The UK economy expanded at a faster-than-expected pace in January, supported by growth in all main sectors such as manufacturing, services and constructions, preliminary figures from the Office for National Statistics showed on Tuesday.

Gross domestic product grew 0.5 percent month-on-month in January after a 0.40 percent decline in December. Economists had expected a 0.20 percent increase.
In November, GDP grew 0.2 percent monthly.

On a 3-month-on-3-month basis, GDP rose 0.20 percent in January, which was in line with economists' expectations.

"Across the latest three months, growth remained weak with falls in manufacture of metal products, cars and construction repair work all dampening economic growth. These were offset by strong performances in wholesale, IT and health services," ONS Head of GDP Rob Kent-Smith said.

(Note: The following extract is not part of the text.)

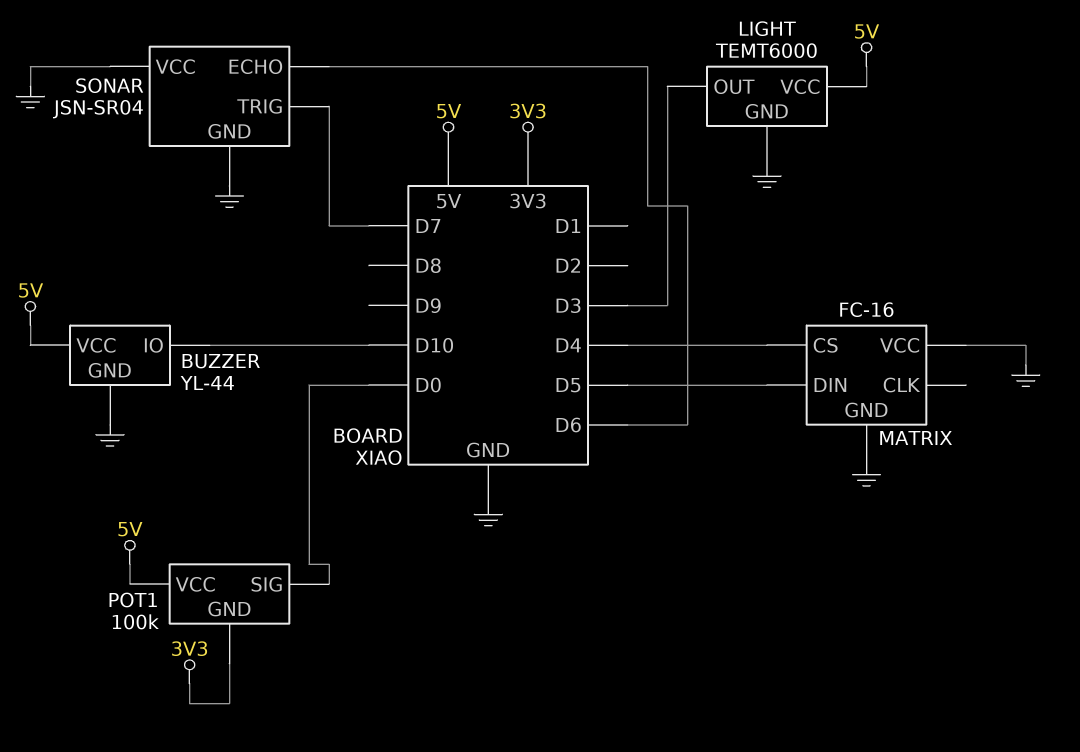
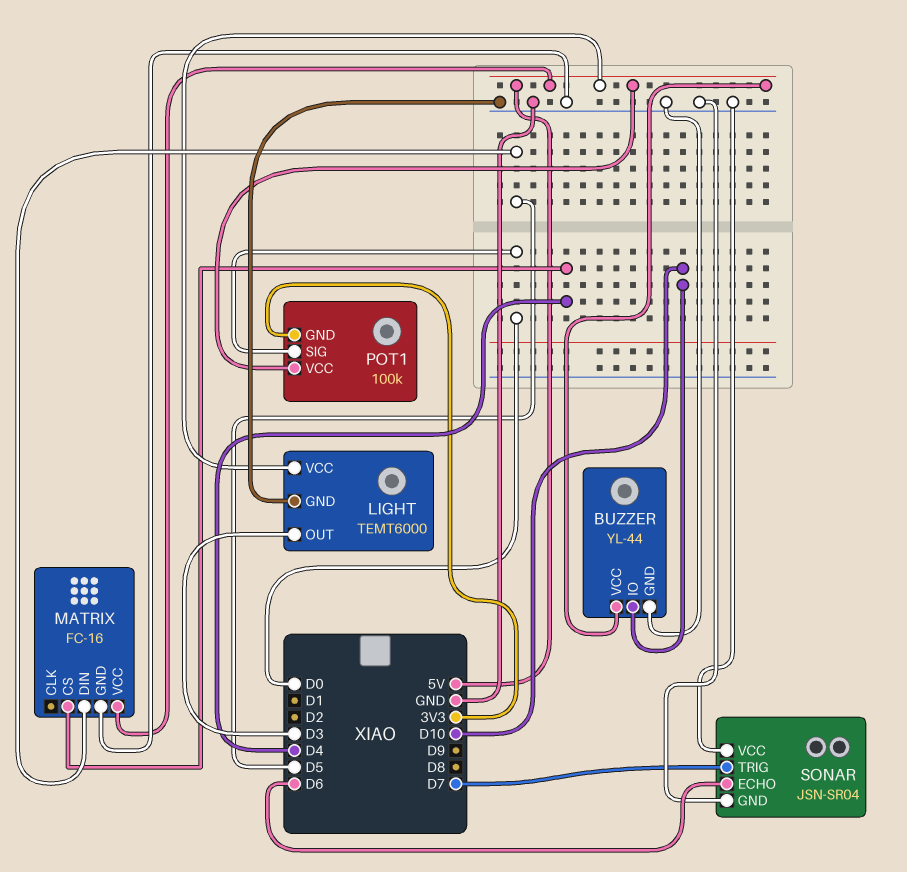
MATRIX pin VCC: GND -> 5V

"This sluggish growth came despite the economy bouncing back from a weak December."

Industrial production rose 0.6 percent from December, when it fell 0.5 percent. Economists were looking for a 0.20 percent growth.

Manufacturing output grew 0.8 percent after a 0.7 percent decline in December. Economists had expected a 0.20 percent increase. The latest rise was the first since June 2018, and was mainly due to a surge in pharmaceuticals output.

Services output grew 0.3 percent after a 0.2 percent fall in the previous month. Economists had expected a 0.20 percent gain.

Construction rose 2.8 percent, reversing a similar size fall in December. Economists had forecast a 0.80 percent increase.

Separately, the ONS reported that the visible trade deficit in January widened to GBP 13.08 billion from GBP 10.89 billion a year ago. In December, the shortfall was GBP 12.68 billion. Economists had forecast a GBP 12.2 billion deficit.